---------- Task input
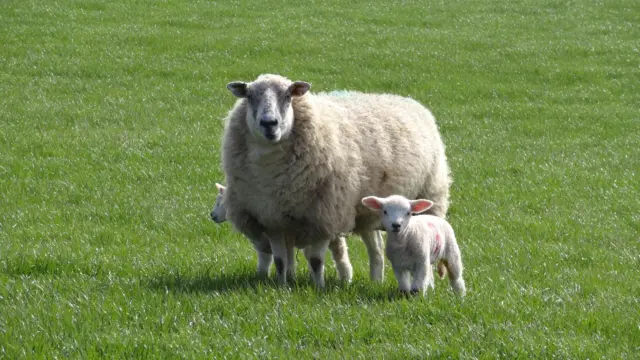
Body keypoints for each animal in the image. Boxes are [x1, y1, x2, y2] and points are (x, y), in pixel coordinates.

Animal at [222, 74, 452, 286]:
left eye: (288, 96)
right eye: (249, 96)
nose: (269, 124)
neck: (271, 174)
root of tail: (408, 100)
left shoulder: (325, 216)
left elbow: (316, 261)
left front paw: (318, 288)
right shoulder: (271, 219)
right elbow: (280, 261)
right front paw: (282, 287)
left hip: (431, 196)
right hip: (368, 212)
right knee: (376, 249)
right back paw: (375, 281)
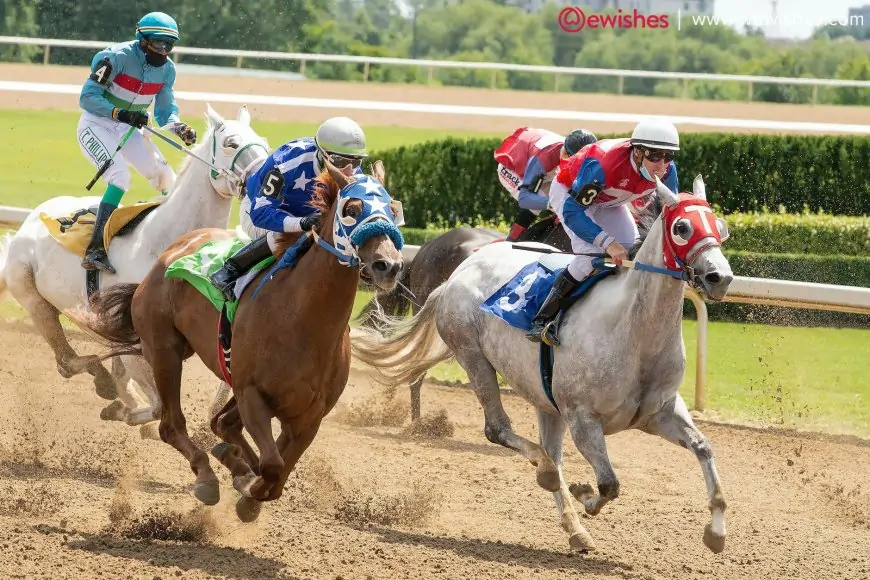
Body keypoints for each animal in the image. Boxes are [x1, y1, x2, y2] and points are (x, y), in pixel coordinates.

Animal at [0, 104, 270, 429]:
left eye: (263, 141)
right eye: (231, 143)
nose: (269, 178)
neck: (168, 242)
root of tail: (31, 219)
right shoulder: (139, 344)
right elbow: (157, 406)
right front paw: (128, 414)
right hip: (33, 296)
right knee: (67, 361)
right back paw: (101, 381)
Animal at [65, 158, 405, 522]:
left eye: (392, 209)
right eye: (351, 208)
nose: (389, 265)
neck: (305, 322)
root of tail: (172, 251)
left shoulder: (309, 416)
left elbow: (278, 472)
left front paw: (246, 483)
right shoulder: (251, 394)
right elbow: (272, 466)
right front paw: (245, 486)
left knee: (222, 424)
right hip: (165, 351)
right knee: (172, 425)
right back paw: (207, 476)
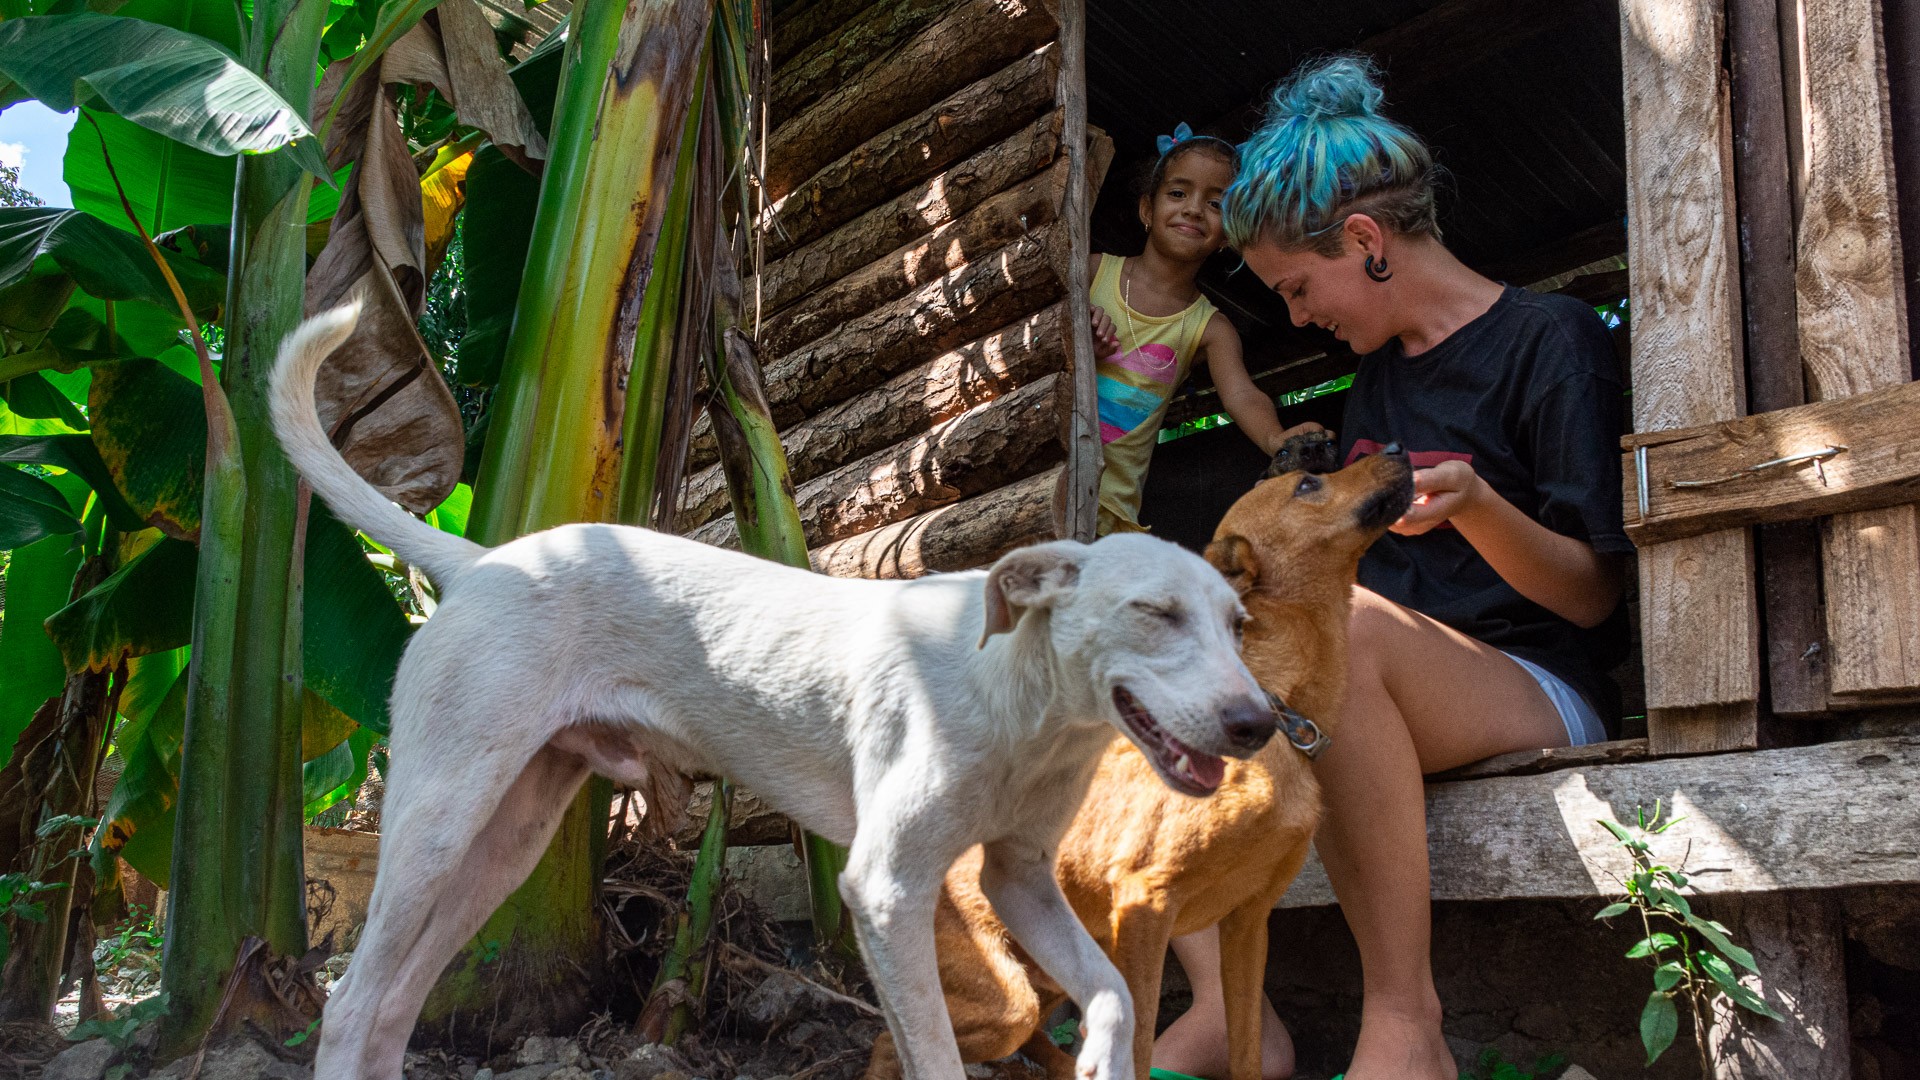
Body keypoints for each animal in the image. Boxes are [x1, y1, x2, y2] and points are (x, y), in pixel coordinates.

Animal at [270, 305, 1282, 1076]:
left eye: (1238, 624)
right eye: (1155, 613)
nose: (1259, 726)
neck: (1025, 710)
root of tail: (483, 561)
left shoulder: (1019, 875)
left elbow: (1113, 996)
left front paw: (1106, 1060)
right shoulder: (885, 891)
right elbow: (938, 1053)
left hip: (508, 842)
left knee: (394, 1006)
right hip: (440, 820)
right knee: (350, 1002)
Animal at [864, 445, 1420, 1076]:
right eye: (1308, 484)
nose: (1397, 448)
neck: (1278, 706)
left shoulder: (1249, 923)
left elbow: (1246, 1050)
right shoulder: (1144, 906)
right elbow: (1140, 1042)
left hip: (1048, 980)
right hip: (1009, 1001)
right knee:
--------------------
- Your instructions
Print the part of the listing above that opens with the line containing "right knee: (172, 425)" and closes with the line containing "left elbow: (1113, 996)". Copy it exactly, both ends included, and omit the pictures.

- Result
right knee: (172, 425)
right back paw: (207, 476)
Body keypoints for each animal in the image. Boxes are [x1, y1, x2, y2] and points are (x, y), in pixel coordinates.

Animal at [270, 305, 1282, 1076]:
left eye: (1238, 624)
right eye: (1155, 613)
nose: (1259, 726)
neck: (1025, 710)
root of tail: (483, 561)
left shoulder: (1019, 875)
left elbow: (1113, 996)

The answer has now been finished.